Extracted text>
-- start --
People have become prisoners of their own doing. They have been taken over by gadgets and social networks that feed into their ego. They have become captives of anxiety, stress, heartbreak and apprehension. In the illusion of being free to do as one pleases, they have been forced to stay in the first stage of grief, which is denial.

The abstract that is freedom is not easily achieved nor is it easily practiced. The freedom of an individual can be constrained by various factors including economic and financial status. The abundance and lack of this particular aspect of life could either give or take away from having pleasure in the freedom to enjoy all the materialistic pleasure the world has to offer.

Individual freedom is also highly affected by other individuals who would like to exercise their right to freedom. This could range from the freedom of speech that highly affects the freedom of silence to a larger scale of freedom spread across a whole country.

Not so long ago, the women of Saudi Arabia were granted the freedom of being able to drive on the streets. At first glance, the idea of women not driving would seem petty or small, but the individual freedom of the men of Saudi Arabia crashed the right of women to do as they please.
-- end --
Given exercise>
Please answer these questions on the text about freedom:
1. Which stage of grief does the text say people have been forced to stay in?
2. What factors does the text give as able to constrain an individual's freedom?
3. What freedom were the women of Saudi Arabia granted?

Record extracts>
-- start --
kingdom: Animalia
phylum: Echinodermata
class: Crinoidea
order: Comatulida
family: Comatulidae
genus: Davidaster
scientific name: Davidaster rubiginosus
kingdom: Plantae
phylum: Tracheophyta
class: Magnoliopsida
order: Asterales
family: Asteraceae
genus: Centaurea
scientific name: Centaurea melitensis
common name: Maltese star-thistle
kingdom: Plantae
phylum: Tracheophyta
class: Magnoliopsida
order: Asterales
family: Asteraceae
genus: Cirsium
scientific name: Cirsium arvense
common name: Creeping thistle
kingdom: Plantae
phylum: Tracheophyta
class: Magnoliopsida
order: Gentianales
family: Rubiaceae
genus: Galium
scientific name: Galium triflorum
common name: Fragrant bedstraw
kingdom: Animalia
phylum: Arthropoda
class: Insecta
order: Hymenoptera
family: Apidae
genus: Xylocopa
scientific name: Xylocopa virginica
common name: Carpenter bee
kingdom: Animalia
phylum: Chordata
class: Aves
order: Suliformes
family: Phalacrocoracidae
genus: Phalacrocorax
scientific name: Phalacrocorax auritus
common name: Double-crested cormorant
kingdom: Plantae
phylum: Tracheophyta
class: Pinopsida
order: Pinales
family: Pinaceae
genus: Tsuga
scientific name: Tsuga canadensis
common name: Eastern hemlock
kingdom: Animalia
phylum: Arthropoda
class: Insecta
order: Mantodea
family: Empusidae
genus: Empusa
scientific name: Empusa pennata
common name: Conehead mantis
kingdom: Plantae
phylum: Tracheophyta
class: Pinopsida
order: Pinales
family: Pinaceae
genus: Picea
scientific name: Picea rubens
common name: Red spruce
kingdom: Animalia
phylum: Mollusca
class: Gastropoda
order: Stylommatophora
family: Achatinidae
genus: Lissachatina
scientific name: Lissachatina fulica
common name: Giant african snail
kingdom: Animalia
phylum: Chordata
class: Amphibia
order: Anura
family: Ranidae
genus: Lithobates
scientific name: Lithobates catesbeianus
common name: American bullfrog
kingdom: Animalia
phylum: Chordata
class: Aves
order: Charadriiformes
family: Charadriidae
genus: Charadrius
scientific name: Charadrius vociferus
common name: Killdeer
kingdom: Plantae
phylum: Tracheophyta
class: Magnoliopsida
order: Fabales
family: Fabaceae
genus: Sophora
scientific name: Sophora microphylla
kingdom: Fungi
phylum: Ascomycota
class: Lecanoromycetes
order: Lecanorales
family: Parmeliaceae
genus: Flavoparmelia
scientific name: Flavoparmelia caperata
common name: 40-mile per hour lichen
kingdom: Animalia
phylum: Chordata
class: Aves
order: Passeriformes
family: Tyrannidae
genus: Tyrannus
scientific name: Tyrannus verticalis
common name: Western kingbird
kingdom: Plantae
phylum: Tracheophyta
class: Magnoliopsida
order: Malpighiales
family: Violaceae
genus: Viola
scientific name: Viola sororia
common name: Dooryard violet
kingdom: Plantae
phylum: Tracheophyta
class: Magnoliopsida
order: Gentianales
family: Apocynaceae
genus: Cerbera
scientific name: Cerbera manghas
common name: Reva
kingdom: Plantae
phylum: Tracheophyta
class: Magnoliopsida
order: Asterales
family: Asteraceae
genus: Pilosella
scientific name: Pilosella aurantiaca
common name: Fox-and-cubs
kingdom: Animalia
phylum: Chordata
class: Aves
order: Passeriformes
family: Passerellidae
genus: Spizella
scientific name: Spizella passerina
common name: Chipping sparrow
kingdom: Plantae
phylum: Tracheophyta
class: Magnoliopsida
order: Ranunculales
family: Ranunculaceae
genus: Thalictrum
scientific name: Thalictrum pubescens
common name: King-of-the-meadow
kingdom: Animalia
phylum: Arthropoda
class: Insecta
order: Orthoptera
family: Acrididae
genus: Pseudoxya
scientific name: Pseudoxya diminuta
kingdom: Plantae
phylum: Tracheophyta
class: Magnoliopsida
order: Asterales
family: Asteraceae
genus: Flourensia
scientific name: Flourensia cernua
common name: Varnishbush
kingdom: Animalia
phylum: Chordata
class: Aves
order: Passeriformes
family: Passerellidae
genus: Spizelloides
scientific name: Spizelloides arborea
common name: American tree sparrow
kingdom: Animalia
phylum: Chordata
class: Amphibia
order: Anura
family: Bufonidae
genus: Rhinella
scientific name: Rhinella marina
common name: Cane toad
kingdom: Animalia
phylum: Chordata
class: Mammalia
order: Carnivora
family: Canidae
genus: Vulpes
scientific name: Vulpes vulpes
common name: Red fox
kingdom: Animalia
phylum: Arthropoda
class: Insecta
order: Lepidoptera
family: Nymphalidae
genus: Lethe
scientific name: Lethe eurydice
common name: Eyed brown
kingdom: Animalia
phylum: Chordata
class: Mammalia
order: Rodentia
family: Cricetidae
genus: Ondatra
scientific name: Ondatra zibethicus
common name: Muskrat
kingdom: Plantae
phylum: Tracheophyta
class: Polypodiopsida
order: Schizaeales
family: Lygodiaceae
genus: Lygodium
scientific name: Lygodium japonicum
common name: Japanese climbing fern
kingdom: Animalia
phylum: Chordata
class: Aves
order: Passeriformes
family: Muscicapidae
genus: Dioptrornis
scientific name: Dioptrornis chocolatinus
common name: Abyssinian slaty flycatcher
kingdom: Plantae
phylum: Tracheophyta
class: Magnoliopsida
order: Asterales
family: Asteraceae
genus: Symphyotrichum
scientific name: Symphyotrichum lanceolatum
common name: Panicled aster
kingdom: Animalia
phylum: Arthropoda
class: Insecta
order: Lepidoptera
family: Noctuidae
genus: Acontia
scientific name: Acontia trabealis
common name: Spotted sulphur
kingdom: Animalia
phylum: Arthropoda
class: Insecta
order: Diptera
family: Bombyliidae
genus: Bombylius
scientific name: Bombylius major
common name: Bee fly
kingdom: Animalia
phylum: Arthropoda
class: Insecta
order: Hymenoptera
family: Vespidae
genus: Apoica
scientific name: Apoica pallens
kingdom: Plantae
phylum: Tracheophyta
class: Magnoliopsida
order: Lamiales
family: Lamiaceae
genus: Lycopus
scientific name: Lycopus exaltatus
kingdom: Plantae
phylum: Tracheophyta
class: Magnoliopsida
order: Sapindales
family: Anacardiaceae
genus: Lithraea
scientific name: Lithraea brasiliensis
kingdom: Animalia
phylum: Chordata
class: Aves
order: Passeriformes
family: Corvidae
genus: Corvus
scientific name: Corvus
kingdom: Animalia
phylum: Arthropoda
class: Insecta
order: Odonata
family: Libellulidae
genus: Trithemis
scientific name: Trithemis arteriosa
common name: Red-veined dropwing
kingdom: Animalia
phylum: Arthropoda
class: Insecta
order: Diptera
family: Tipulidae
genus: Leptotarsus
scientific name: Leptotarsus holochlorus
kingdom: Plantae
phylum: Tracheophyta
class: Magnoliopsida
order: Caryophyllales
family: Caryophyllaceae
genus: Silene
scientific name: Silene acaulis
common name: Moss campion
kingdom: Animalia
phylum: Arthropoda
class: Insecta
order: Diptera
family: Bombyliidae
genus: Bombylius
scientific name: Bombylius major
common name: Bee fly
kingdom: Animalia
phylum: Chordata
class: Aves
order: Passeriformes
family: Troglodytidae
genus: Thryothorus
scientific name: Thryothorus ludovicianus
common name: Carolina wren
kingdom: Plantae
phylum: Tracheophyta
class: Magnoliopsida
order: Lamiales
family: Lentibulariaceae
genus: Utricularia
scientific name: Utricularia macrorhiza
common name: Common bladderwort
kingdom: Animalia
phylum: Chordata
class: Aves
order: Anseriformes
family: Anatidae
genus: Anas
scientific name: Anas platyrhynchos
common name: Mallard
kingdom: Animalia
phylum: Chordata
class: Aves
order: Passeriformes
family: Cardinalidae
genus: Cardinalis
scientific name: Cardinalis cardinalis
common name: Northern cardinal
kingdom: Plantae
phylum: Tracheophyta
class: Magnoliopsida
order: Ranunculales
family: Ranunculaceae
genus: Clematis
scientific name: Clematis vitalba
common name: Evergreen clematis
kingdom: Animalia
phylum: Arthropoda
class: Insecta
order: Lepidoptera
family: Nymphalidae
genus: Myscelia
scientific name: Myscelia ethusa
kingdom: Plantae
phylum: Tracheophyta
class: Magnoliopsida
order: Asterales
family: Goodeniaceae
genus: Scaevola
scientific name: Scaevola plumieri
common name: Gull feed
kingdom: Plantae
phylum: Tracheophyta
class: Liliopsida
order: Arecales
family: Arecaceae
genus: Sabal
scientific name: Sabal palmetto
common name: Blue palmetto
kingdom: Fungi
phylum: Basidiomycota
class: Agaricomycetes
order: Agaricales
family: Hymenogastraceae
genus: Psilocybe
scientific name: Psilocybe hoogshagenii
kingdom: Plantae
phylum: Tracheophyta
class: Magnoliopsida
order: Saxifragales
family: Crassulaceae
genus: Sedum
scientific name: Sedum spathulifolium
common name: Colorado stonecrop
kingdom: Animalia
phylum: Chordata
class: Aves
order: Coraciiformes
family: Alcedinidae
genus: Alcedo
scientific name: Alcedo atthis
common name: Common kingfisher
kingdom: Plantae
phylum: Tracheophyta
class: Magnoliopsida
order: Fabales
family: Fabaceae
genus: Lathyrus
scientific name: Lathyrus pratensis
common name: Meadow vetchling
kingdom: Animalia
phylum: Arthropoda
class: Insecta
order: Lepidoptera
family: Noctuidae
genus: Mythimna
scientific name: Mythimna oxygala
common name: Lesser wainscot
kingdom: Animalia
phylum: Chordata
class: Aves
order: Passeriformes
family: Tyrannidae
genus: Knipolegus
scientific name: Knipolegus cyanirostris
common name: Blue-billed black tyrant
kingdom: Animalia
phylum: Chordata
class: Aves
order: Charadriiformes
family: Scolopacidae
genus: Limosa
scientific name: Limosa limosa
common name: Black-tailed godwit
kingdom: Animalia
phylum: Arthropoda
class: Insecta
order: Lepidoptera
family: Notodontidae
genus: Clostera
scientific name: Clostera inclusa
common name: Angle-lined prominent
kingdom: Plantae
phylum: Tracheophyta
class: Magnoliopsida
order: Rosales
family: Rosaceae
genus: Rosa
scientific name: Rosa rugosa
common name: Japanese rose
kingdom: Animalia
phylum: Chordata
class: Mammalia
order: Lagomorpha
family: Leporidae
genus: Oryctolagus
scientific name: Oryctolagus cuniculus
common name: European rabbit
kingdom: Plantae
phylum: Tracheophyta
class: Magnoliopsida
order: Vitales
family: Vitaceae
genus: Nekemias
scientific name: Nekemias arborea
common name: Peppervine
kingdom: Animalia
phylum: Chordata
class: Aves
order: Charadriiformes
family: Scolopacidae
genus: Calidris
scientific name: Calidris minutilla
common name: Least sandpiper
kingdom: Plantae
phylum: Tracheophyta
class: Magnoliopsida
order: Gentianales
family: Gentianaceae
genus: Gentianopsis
-- end --
Exercise solution>
1. The first stage, denial.
2. Economic and financial status.
3. The freedom to drive on the streets.